Claude Opus Demonstrates AI‑Assisted Chrome Exploit Chain Construction

Part 01: Exploit Chain Construction

The researcher selected the Discord desktop app, which runs on an outdated Chrome 138 engine, as the target because its main window lacks sandboxing. By prompting Claude Opus to develop an attack based on unpatched vulnerabilities, the AI successfully chained two complex bugs to achieve remote code execution (RCE):

CVE‑2026‑5873 : an out‑of‑bounds read/write in the V8 Turboshaft compiler when handling WebAssembly, fixed in Chrome 147, allowing arbitrary manipulation of V8 heap memory.

V8 Sandbox Bypass : a use‑after‑free in the WebAssembly code pointer table (WasmCPT) that, via import table corruption and type confusion, lets the exploit escape the V8 sandbox and gain read/write access to the entire virtual address space.

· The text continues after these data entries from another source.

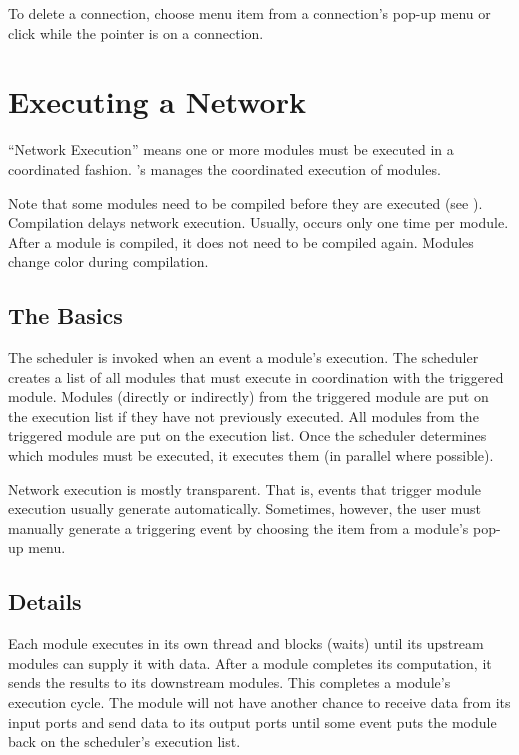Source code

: To delete a connection, choose menu item  from a
connection's pop-up menu or click  while the
pointer is on a connection.

\section{Executing a Network}
\label{sec:executenet}

``Network Execution'' means one or more modules must be executed in a
coordinated fashion. 
\sr{}'s  manages the coordinated execution of modules.

Note that some modules need to be compiled before they are
executed (see ).  Compilation
delays network execution.  Usually, occurs only one time
per module.  After a module is compiled, it does not need to be
compiled again.  Modules change color during compilation.

\subsection{The Basics}

The scheduler is invoked when an event  a
module's execution.  The scheduler creates a list of all modules that
must execute in coordination with the triggered module. Modules
 (directly or indirectly) from the triggered module are 
put on the execution list if they have not previously executed.
All modules  from the triggered module are put
on the execution list.  Once the scheduler determines which modules must be
executed, it executes them (in parallel where possible).

Network execution is mostly transparent.  That is, events that trigger
module execution usually generate automatically. Sometimes,
however, the user must manually
generate a triggering event by choosing the  item from a
module's pop-up menu.

\subsection{Details}

Each module executes in its own thread and blocks (waits) until its upstream
modules can supply it with data.  After a module completes its computation,
it sends the results to its downstream modules.  This completes a module's
execution cycle.  The module will not have another chance to receive data from its input ports
and send data to its output ports until some event
puts the  module back on the scheduler's execution list.  

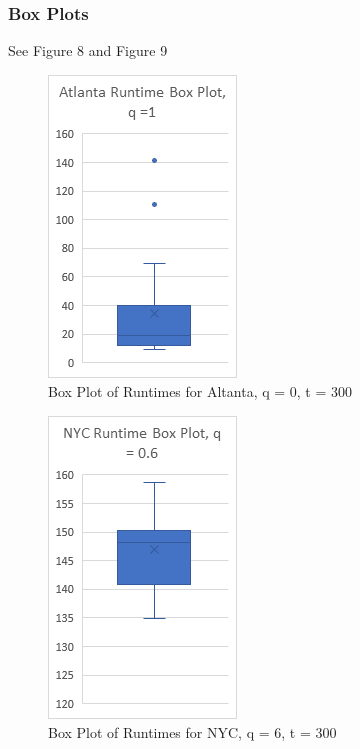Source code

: \documentclass[sigconf]{acmart}
\begin{document}
\subsubsection{Box Plots}
See Figure 8 and Figure 9
\begin{figure}[h]
  \centering
  \includegraphics[width=5cm]{genetic_box_Atlanta.png}
  \caption{Box Plot of Runtimes for Altanta, q = 0, t = 300}
\end{figure}
\begin{figure}[h]
  \centering
  \includegraphics[width=5cm]{genetic_box_NYC.png}
  \caption{Box Plot of Runtimes for NYC, q = 6, t = 300}
\end{figure}

\end{document}
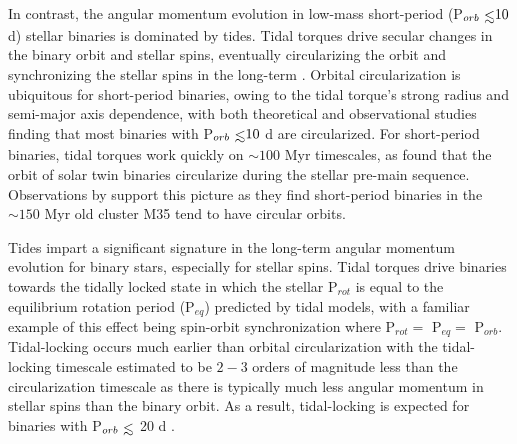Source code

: In contrast, the angular momentum evolution in low-mass short-period (P$_{orb} \lsim 10$ d) stellar binaries is dominated by tides.  Tidal torques drive secular changes in the binary orbit and stellar spins, eventually circularizing the orbit and synchronizing the stellar spins in the long-term \citep{Counselman1973}. Orbital circularization is ubiquitous for short-period binaries, owing to the tidal torque's strong radius and semi-major axis dependence, with both theoretical \citep[e.g.][]{Zahn1989,Claret1995} and observational \citep[e.g.][]{Meibom2005,Mazeh2008,Lurie2017} studies finding that most binaries with P$_{orb} \lsim 10$ d are circularized. For short-period binaries, tidal torques work quickly on ${\sim}100$ Myr timescales, as \citet{Zahn1989} found that the orbit of solar twin binaries circularize during the stellar pre-main sequence.  Observations by \citet{Meibom2005} support this picture as they find short-period binaries in the ${\sim}150$ Myr old cluster M35 tend to have circular orbits.

Tides impart a significant signature in the long-term angular momentum evolution for binary stars, especially for stellar spins. Tidal torques drive binaries towards the tidally locked state in which the stellar P$_{rot}$ is equal to the equilibrium rotation period (P$_{eq}$) predicted by tidal models, with a familiar example of this effect being spin-orbit synchronization where P$_{rot} = $ P$_{eq} = $ P$_{orb}$.  Tidal-locking occurs much earlier than orbital circularization with the tidal-locking timescale estimated to be $2-3$ orders of magnitude less than the circularization timescale \citep{Zahn1989,Witte2002,Mazeh2008} as there is typically much less angular momentum in stellar spins than the binary orbit. As a result, tidal-locking is expected for binaries with P$_{orb} \lsim$ 20 d \citep[e.g.][]{Levato1974,Meibom2006,Mazeh2008,Zahn2008,Meibom2015}.


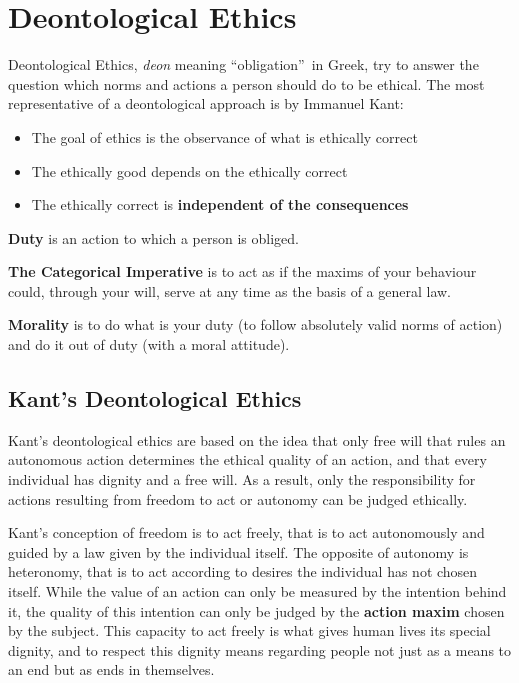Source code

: \documentclass[11pt]{article}
\theoremstyle{definition}
\begin{document}
\section{Deontological Ethics}
Deontological Ethics, \textit{deon} meaning \textquotedblleft obligation\textquotedblright\ in Greek, try to answer the question which norms and actions a person should do to be ethical. The most representative of a deontological approach is by Immanuel Kant:
\begin{itemize}[noitemsep]
	\item The goal of ethics is the observance of what is ethically correct
	\item The ethically good depends on the ethically correct
	\item The ethically correct is \textbf{independent of the consequences}
\end{itemize}

\begin{definition}
	\textbf{Duty} is an action to which a person is obliged. \parencite{kant1870grundlegung}
\end{definition}

\begin{definition}
	\textbf{The Categorical Imperative} is to act as if the maxims of your behaviour could, through your will, serve at any time as the basis of a general law. \parencite{kant1870grundlegung}
\end{definition}

\begin{definition}
	\textbf{Morality} is to do what is your duty (to follow absolutely valid norms of action) and do it out of duty (with a moral attitude).
\end{definition}

\subsection{Kant's Deontological Ethics}
Kant's deontological ethics are based on the idea that only free will that rules an autonomous action determines the ethical quality of an action, and that every individual has dignity and a free will. As a result, only the responsibility for actions resulting from freedom to act or autonomy can be judged ethically.

Kant's conception of freedom is to act freely, that is to act autonomously and guided by a law given by the individual itself. The opposite of autonomy is heteronomy, that is to act according to desires the individual has not chosen itself. While the value of an action can only be measured by the intention behind it, the quality of this intention can only be judged by the \textbf{action maxim} chosen by the subject. This capacity to act freely is what gives human lives its special dignity, and to respect this dignity means regarding people not just as a means to an end but as ends in themselves.
\end{document}

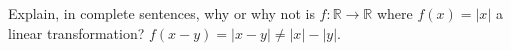 {Explain, in complete sentences, why or why not is $f:\mathbb{R}\to\mathbb{R}$ where $f(x) = |x|$ a linear transformation?
}
{$f(x-y) = |x-y| \neq |x|-|y|$.
}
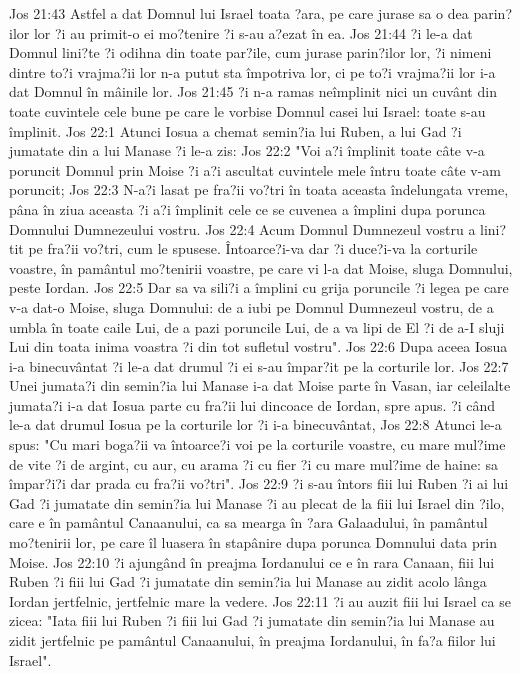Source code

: Jos 21:43  Astfel a dat Domnul lui Israel toata ?ara, pe care jurase sa o dea parin?ilor lor ?i au primit-o ei mo?tenire ?i s-au a?ezat în ea.
Jos 21:44  ?i le-a dat Domnul lini?te ?i odihna din toate par?ile, cum jurase parin?ilor lor, ?i nimeni dintre to?i vrajma?ii lor n-a putut sta împotriva lor, ci pe to?i vrajma?ii lor i-a dat Domnul în mâinile lor.
Jos 21:45  ?i n-a ramas neîmplinit nici un cuvânt din toate cuvintele cele bune pe care le vorbise Domnul casei lui Israel: toate s-au împlinit.
Jos 22:1  Atunci Iosua a chemat semin?ia lui Ruben, a lui Gad ?i jumatate din a lui Manase ?i le-a zis:
Jos 22:2  "Voi a?i împlinit toate câte v-a poruncit Domnul prin Moise ?i a?i ascultat cuvintele mele întru toate câte v-am poruncit;
Jos 22:3  N-a?i lasat pe fra?ii vo?tri în toata aceasta îndelungata vreme, pâna în ziua aceasta ?i a?i împlinit cele ce se cuvenea a împlini dupa porunca Domnului Dumnezeului vostru.
Jos 22:4  Acum Domnul Dumnezeul vostru a lini?tit pe fra?ii vo?tri, cum le spusese. Întoarce?i-va dar ?i duce?i-va la corturile voastre, în pamântul mo?tenirii voastre, pe care vi l-a dat Moise, sluga Domnului, peste Iordan.
Jos 22:5  Dar sa va sili?i a împlini cu grija poruncile ?i legea pe care v-a dat-o Moise, sluga Domnului: de a iubi pe Domnul Dumnezeul vostru, de a umbla în toate caile Lui, de a pazi poruncile Lui, de a va lipi de El ?i de a-I sluji Lui din toata inima voastra ?i din tot sufletul vostru".
Jos 22:6  Dupa aceea Iosua i-a binecuvântat ?i le-a dat drumul ?i ei s-au împar?it pe la corturile lor.
Jos 22:7  Unei jumata?i din semin?ia lui Manase i-a dat Moise parte în Vasan, iar celeilalte jumata?i i-a dat Iosua parte cu fra?ii lui dincoace de Iordan, spre apus. ?i când le-a dat drumul Iosua pe la corturile lor ?i i-a binecuvântat,
Jos 22:8  Atunci le-a spus: "Cu mari boga?ii va întoarce?i voi pe la corturile voastre, cu mare mul?ime de vite ?i de argint, cu aur, cu arama ?i cu fier ?i cu mare mul?ime de haine: sa împar?i?i dar prada cu fra?ii vo?tri".
Jos 22:9  ?i s-au întors fiii lui Ruben ?i ai lui Gad ?i jumatate din semin?ia lui Manase ?i au plecat de la fiii lui Israel din ?ilo, care e în pamântul Canaanului, ca sa mearga în ?ara Galaadului, în pamântul mo?tenirii lor, pe care îl luasera în stapânire dupa porunca Domnului data prin Moise.
Jos 22:10  ?i ajungând în preajma Iordanului ce e în rara Canaan, fiii lui Ruben ?i fiii lui Gad ?i jumatate din semin?ia lui Manase au zidit acolo lânga Iordan jertfelnic, jertfelnic mare la vedere.
Jos 22:11  ?i au auzit fiii lui Israel ca se zicea: "Iata fiii lui Ruben ?i fiii lui Gad ?i jumatate din semin?ia lui Manase au zidit jertfelnic pe pamântul Canaanului, în preajma Iordanului, în fa?a fiilor lui Israel".
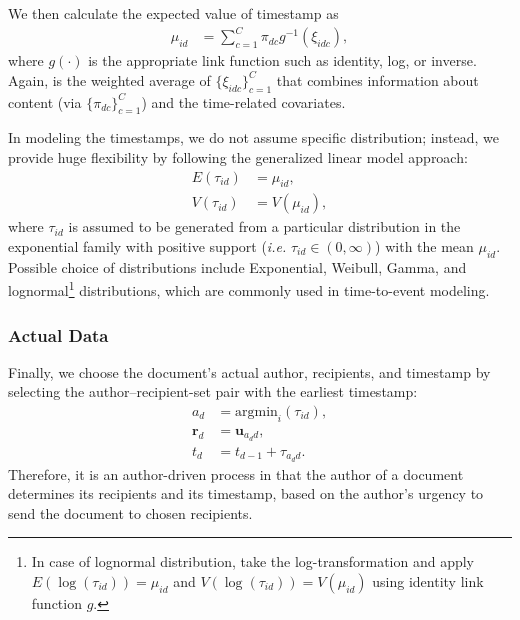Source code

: \documentclass[twoside]{article}
\begin{document}
We then calculate the expected value of timestamp as
\begin{align*}\mu_{id} &= \sum_{c=1}^C \pi_{dc} g^{-1}(\xi_{idc}),
\end{align*}
where $g(\cdot)$ is the appropriate link function such as identity, log, or inverse. Again, is the weighted average of $\{\xi_{idc}\}_{c=1}^C$ that combines information about content (via $\{\pi_{dc}\}_{c=1}^C$) and the time-related covariates.

In modeling the timestamps, we do not assume specific distribution; instead, we provide huge flexibility by following the generalized linear model approach:
\begin{align*}
E(\tau_{id}) &= \mu_{id},\\
V(\tau_{id}) &= V(\mu_{id}),
\end{align*}
where $\tau_{id}$ is assumed to be generated from a particular distribution in the exponential family with positive support (\textit{i.e.} $\tau_{id} \in (0, \infty)$) with the mean $\mu_{id}$. Possible choice of distributions include Exponential, Weibull, Gamma, and lognormal\footnote{In case of lognormal distribution, take the log-transformation and apply $E(\log(\tau_{id})) = \mu_{id}$ and $ V(\log(\tau_{id})) = V(\mu_{id})$ using identity link function $g$.} distributions, which are commonly used in time-to-event modeling.

\subsubsection{Actual Data}\label{subsubsec:Actual Data}
Finally, we choose the document's actual author, recipients, and timestamp by selecting the author--recipient-set pair with the earliest timestamp:
\begin{align*}
a_d &= \mbox{argmin}_{i}(\tau_{id}),\\
\boldsymbol{r}_d &= \boldsymbol{u}_{a_d d},\\
t_d &=t_{d-1} + \tau_{a_d d}.
\end{align*}
Therefore, it is an author-driven process in that the author of a document determines its recipients and its timestamp, based on the author's urgency to send the document to chosen recipients. 
\end{document}
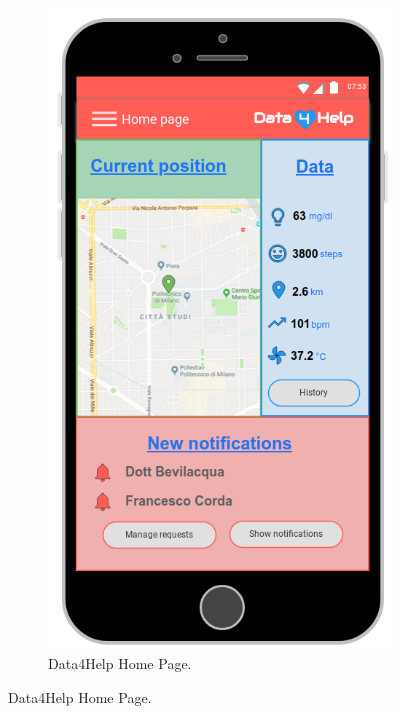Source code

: \begin{figure}[ht]
\begin{subfigure}[t]{0.38\linewidth}
        \includegraphics[width=\linewidth]{images/Mockup/Home_page.png}
        \caption{Data4Help Home Page.}
    \end{subfigure}
    

\end{figure}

Combining these primitives, the model generated a payload that redirected execution to the system dyld cache, enabling arbitrary command execution on a macOS target.

Part 02: Technical Limits and Economic Impact

Despite the success, the process was far from fully automated. Claude Opus required extensive human supervision, framework setup, and operational management. The AI frequently lost context in long conversations, made speculative memory‑offset guesses, and struggled to recover from logical loops.

The experiment lasted one week, consuming roughly 2.3 billion tokens across 1,765 requests, costing about $2,283 and demanding 20 hours of manual guidance. Researchers had to continuously feed debugger (LLDB) information to keep the model on track.

Economically, AI‑assisted vulnerability development shows a high return on investment. Generating a reliable Chrome exploit for roughly $2.3 k and a few days of work compares favorably to commercial bug‑bounty payouts (often tens of thousands of dollars) or lucrative black‑market sales, indicating significant profit potential.

Part 03: Warning and Outlook

The work serves as a warning to the security community: while current models like Claude Opus still need expert direction to weaponize bugs, the trajectory is clear. Emerging models such as Anthropic’s Mythos, with stronger code‑reasoning abilities, are expected to lower the technical barrier for creating complex exploits.

As automated exploit generation narrows the gap with slow vendor patch cycles, threat actors with modest skills could increasingly compromise vulnerable software at unprecedented scale.